Page 22: Oh My God (Reprise)
Early March brought an important milestone on the project: the alpha play test. In the fall of 2003, the idea of playing through the entire game from start to finish seemed like an unattainable goal. Now, thanks to months of hard work and perseverance, the Valve team was ready to put all 14 chapters of the game through a rigorous play test. The entire company stopped what it was doing and played for an entire week. Even Gabe's dad, a retired Air Force officer, came in to play the game and provide some feedback.
As the team played through the game, they began to realize just how much had changed over the past three years. The story no longer started on the icebreaker Borealis. Instead, it started with Gordon arriving on a train at City 17's central station. The Jet Ski, which never quite worked from a control perspective, had been changed to an airboat. But the most significant change was made to the physics-manipulator gun. In the original design, Gordon wasn't supposed to acquire the gun until the latter stages of the game. Early play tests, however, indicated that players particularly enjoyed manipulating objects in the environment. So the team decided to give players access to the gun at an earlier point in the story.
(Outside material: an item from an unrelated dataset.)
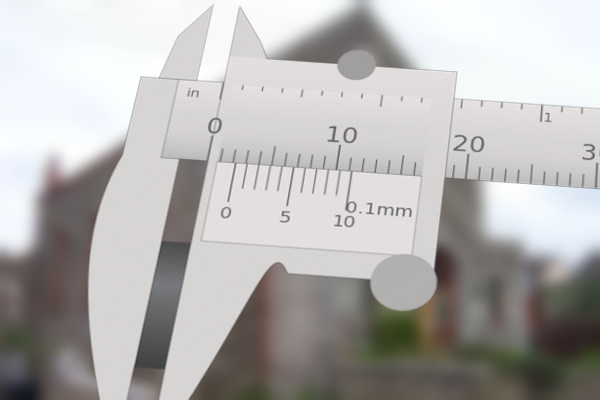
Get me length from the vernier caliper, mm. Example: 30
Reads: 2.2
After the play test wrapped, Newell gathered the team to solicit feedback. Was it fun? Was it revolutionary? Was it long enough? Did all the disparate elements fit together in the right way? Newell thought so, but he never trusts his own judgment. ("I'm the most negative person in the company," he explains. "The-world-is-going-to-end, all-life-is-going-to-cease-throughout-the-universe negative.") So he listened carefully to what the team had to say. One by one they got up and praised the game. "Guys were standing up and going, 'Oh my God, this is actually a great game!'" Newell remembers. Valve was on the right track--there would be no need to redo the game. Finally, there was light at the end of the tunnel.
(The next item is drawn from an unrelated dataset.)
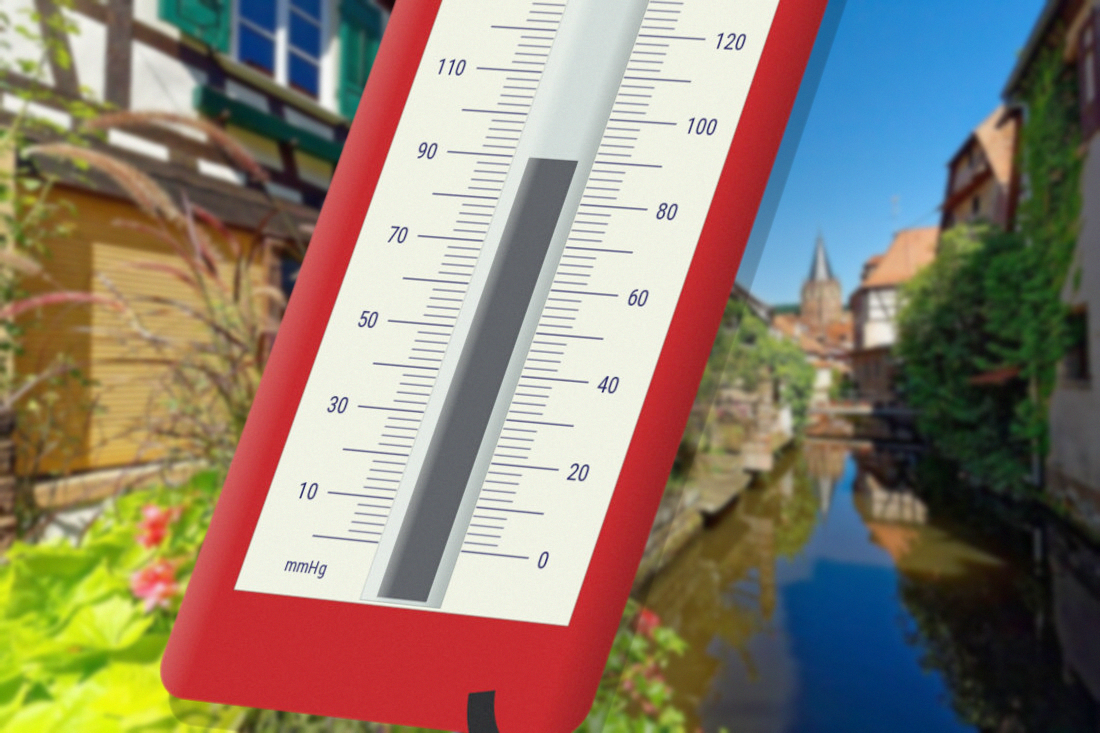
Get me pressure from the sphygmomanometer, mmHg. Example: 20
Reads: 90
Of course, the game was still nowhere near done. Levels were still incomplete, the enemy placement had yet to be finalized, and the pacing of the game needed to be reviewed with a fine-tooth comb. The next step was to improve what Valve calls the game's experiential density--the amount of interactivity a player encounters in any given environment. "We went through the game minute by minute and said, 'OK, what is the player doing right now? How long has it been since something cool happened?'" Laidlaw says.
Valve knew it had months of tweaking and polishing to do before the game was done. But Newell was confident the worst part of the development was over. "The fact that you could go from one end of the game to the other was a really big thing for us," he says. "Then we knew it just had to get better--but it was all there."